Without including the pictures, copy out every line below.

◆ **PROVIDED DATA**
————

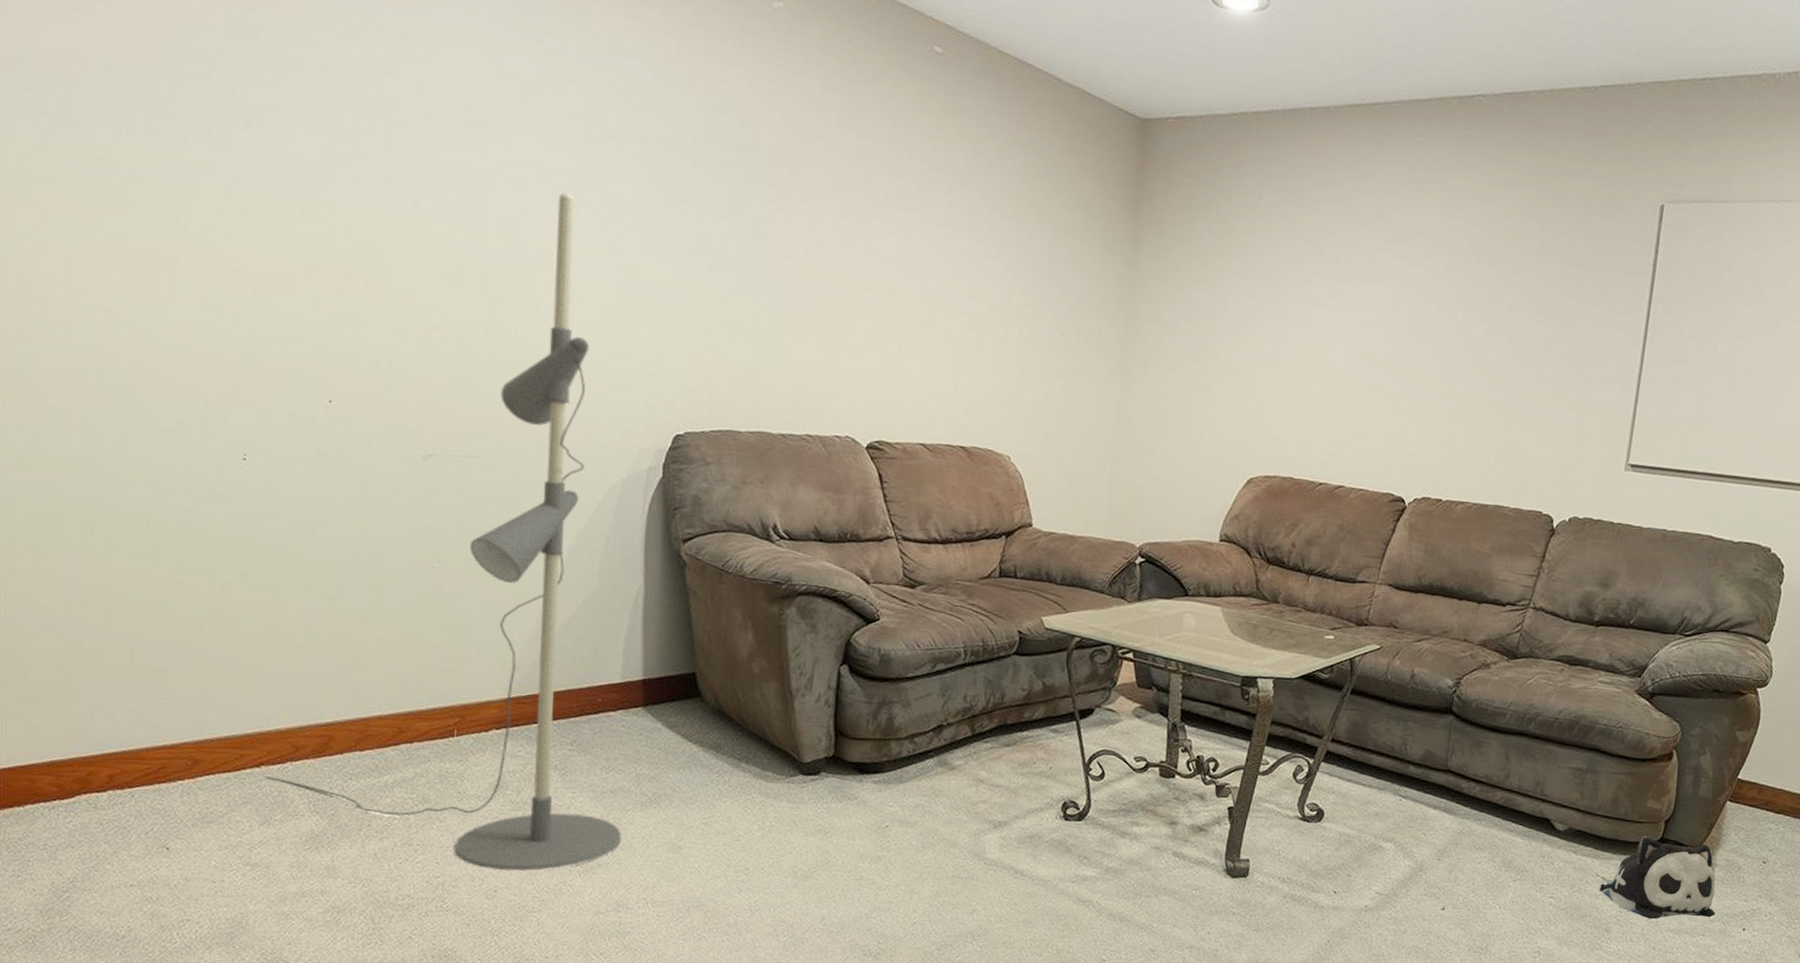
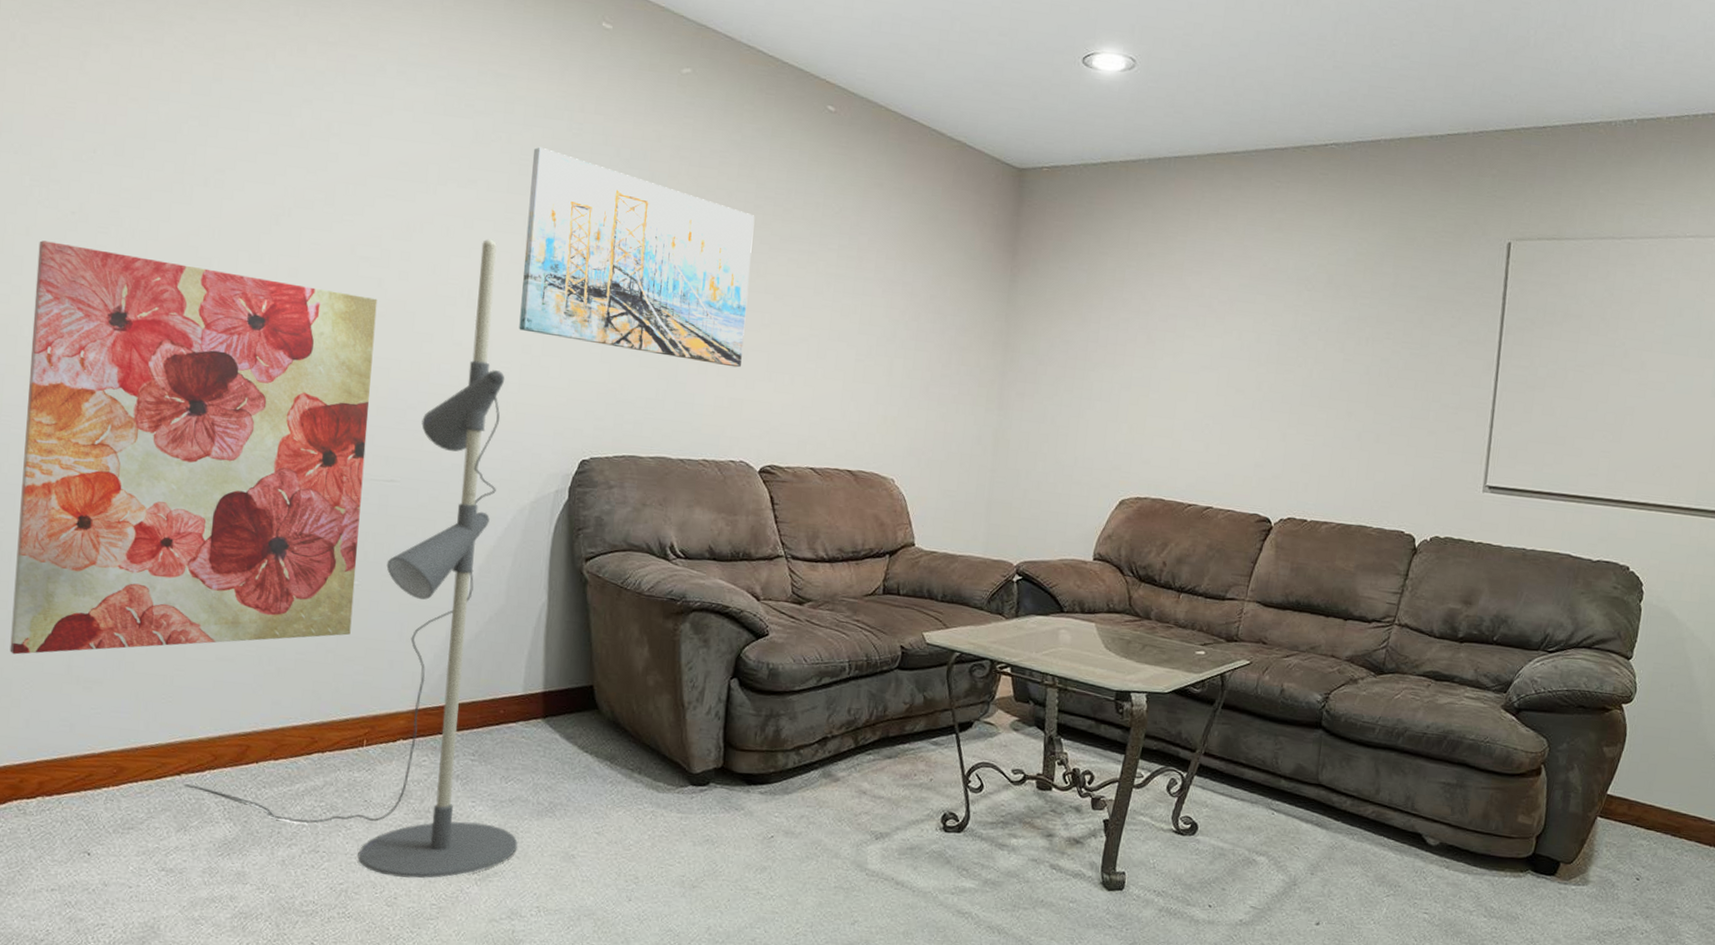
wall art: none [64,190,446,642] -> present [10,240,378,655]
wall art: none [602,89,857,336] -> present [519,147,755,368]
plush toy: present [1595,836,1716,919] -> none [1469,851,1591,937]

————

◆ **WRITTEN RESPONSE**
wall art: none [64,190,446,642] -> present [10,240,378,655]
wall art: none [602,89,857,336] -> present [519,147,755,368]
plush toy: present [1595,836,1716,919] -> none [1469,851,1591,937]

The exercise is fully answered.